Speakers at AquaVitae´s workshop at EMD. From left to right: Philip James, Ólavur Gregersen, Ann Wu, Sylvain Huchette, Gercende Courtois, and Cliff Jones (online). Photo: ©AquaVitae.
European Maritime Day (EMD) was celebrated in Ravenna, Italy, from 19th to 20th May. This year’s topic was Sustainable blue economy for green recovery.
This 2-day-event consist of thematic sessions, networking meetings and workshops. Out of 70 applications, 24 were accepted to present a workshop. AquaVitae, a project funded by H2020, was one of them.
50 participants attended physically and online the workshop Joining forces from Europe to South Africa with new food systems in aquaculture.

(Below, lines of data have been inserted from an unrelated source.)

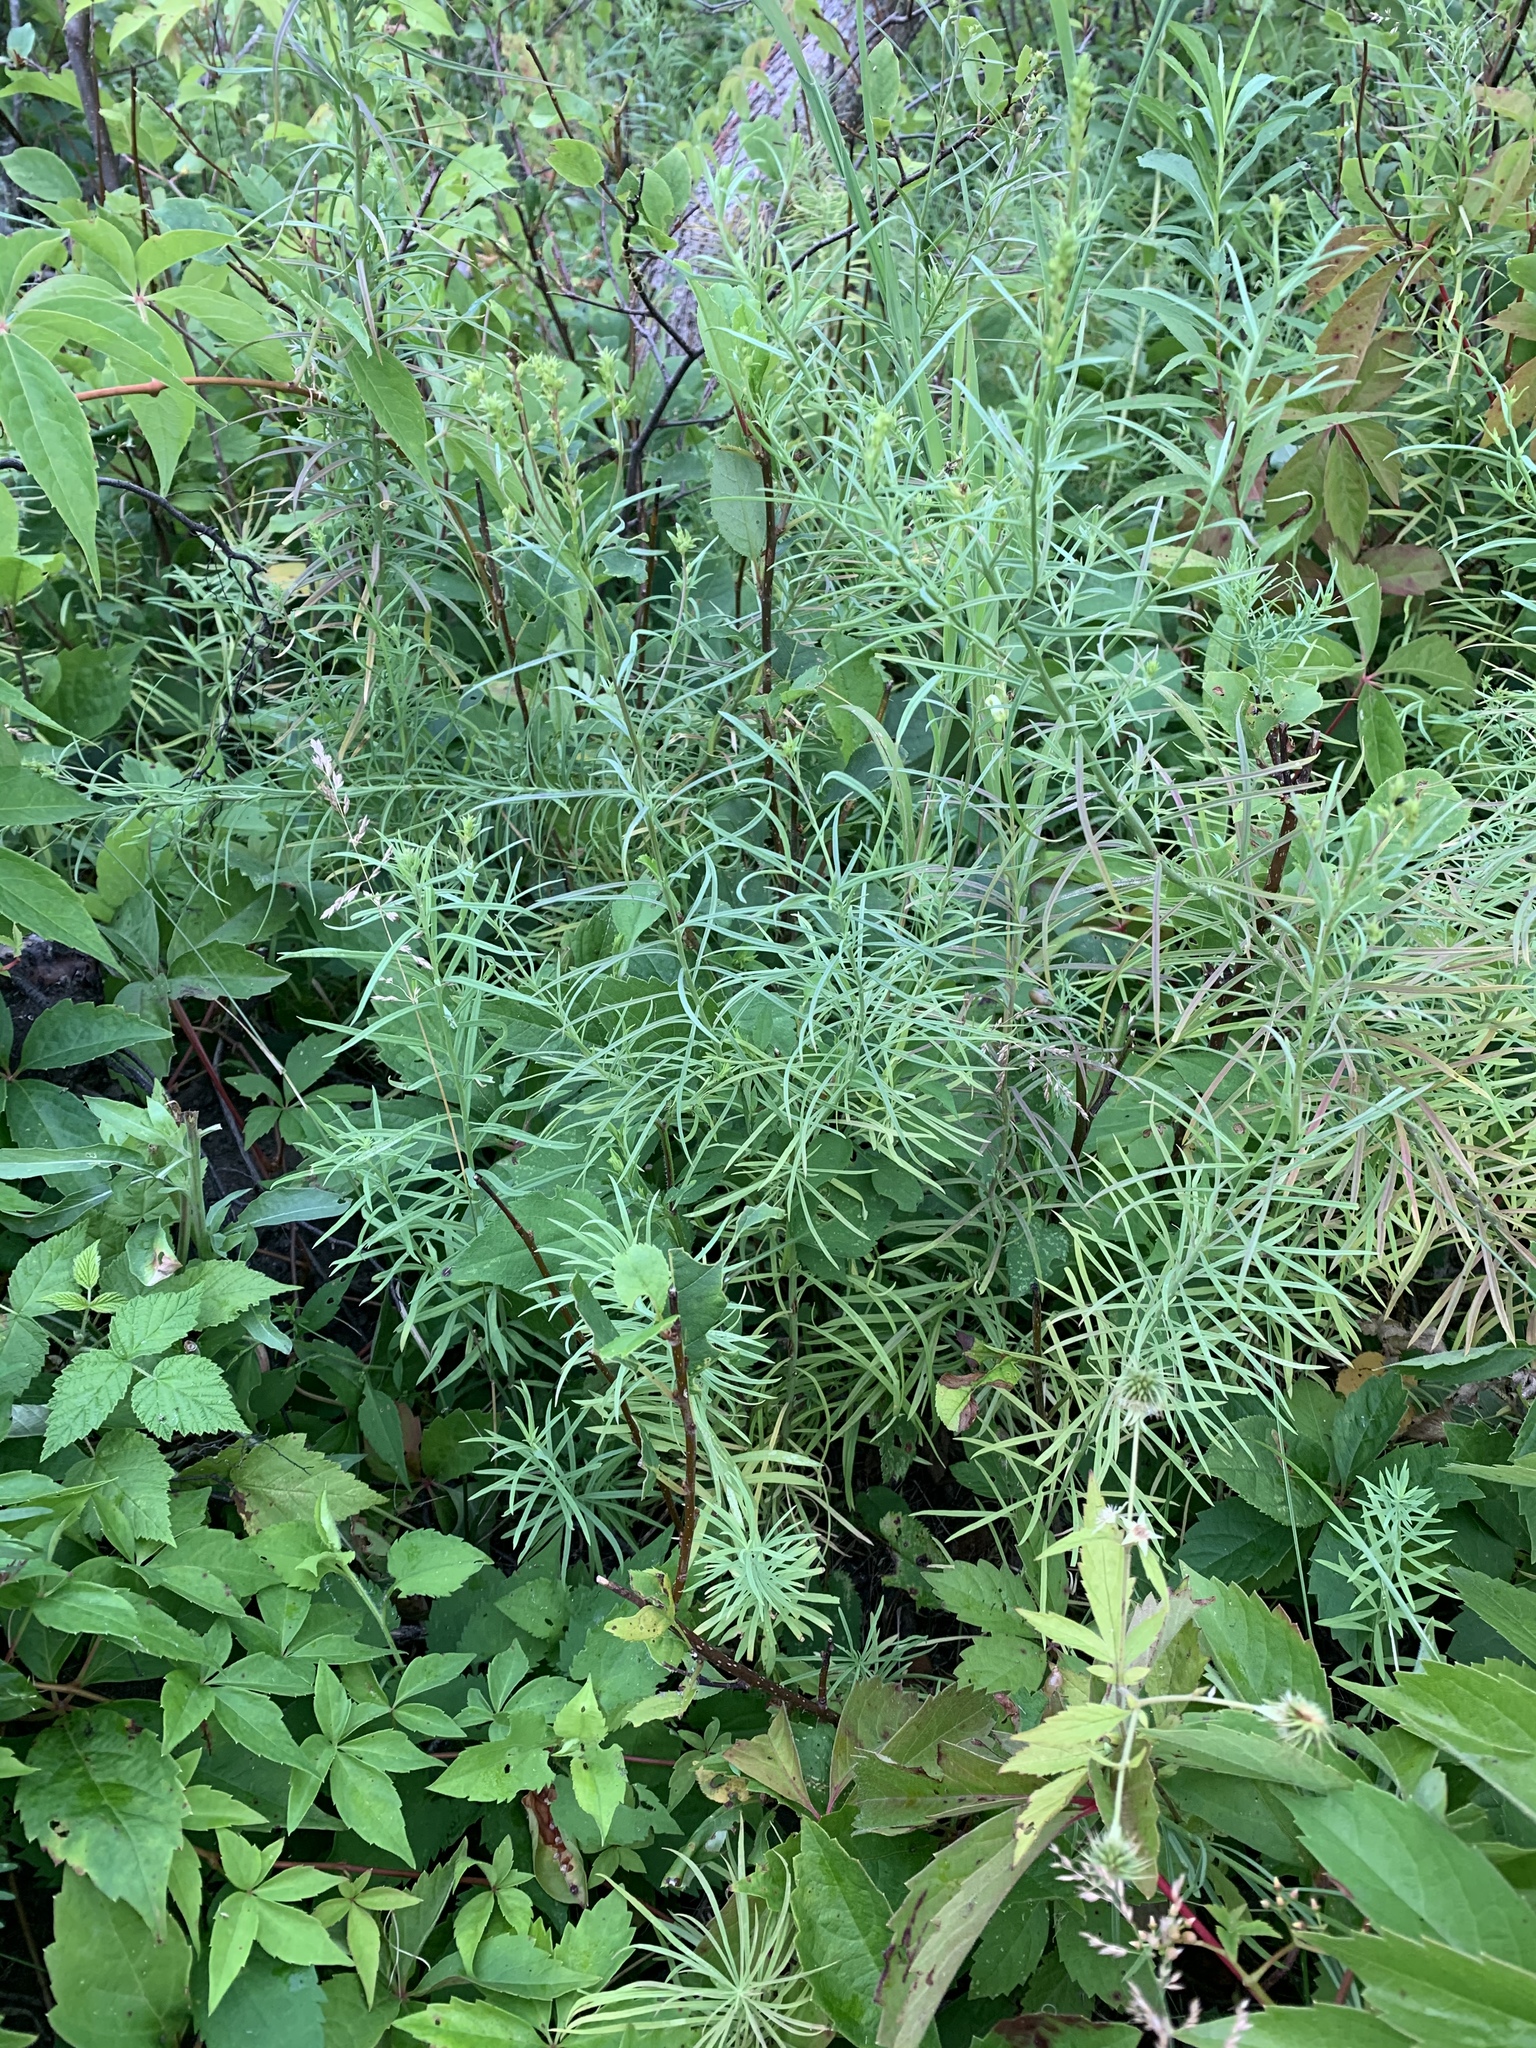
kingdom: Plantae
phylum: Tracheophyta
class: Magnoliopsida
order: Lamiales
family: Plantaginaceae
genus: Linaria
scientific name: Linaria vulgaris
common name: Butter and eggs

It was organized by CETMAR (Spain) and presented in a round-table format on May 20th.
Philip James, AquaVitae´s coordinator, led a discussion among 5 researchers of the project: Gercende Courtois de Viçose, from ULPGC (Spain), Sylvain Huchette, from France Haliotis (France), Ólavur Gregersen, from Ocean Rainforest (Faroe Islands), Cliff Jones and Ann Wu, from Rhodes University (South Africa).
The 4 countries are working with the same techniques and species: algae and abalone. As Ólavur Gregersen, from Ocean Rainforest, explained, one of the objectives of AquaVitae is to investigate how to cultivate ocean species more sustainably. The culture of low-trophic allows to produce more protein with a low environmental impact in a circular economy basis.
In that sense, the speakers highlighted the advantages of growing in an IMTA (Integrated Multitrophic Aquaculture) system where one species feeds on another. For example, abalone feeds on macroalgae and, at the same time, algae collect CO2. In fact, carbon sequestration is another objective, with “the removal of 1.1 million tones of CO2 by 2030”, remarked Ólavur.
The data obtained allows them to either improve the systems or implement them: “We have been inspired by South Africa to do land-based macroalgae production tanks. It has been a challenge to replicate the techniques in Europe”, said Sylvain Huchette, CEO of France Halotis.
Philip James emphasized: “It is not only about the results, but about the collaboration”, encouraging more projects to be developed regardless the geographical gap in order to increase sustainability together.
During the debate, the audience showed interest in algae production, sustainable production of new species, the mechanisms to facilitate international cooperation in research and the use of the results by the industry, among others.
AquaVitae project is funded by the Horizon 2020 and it is represented by 35 partners from the Atlantic basin: Europe, America (North and South), Namibia and South Africa belong to the consortium.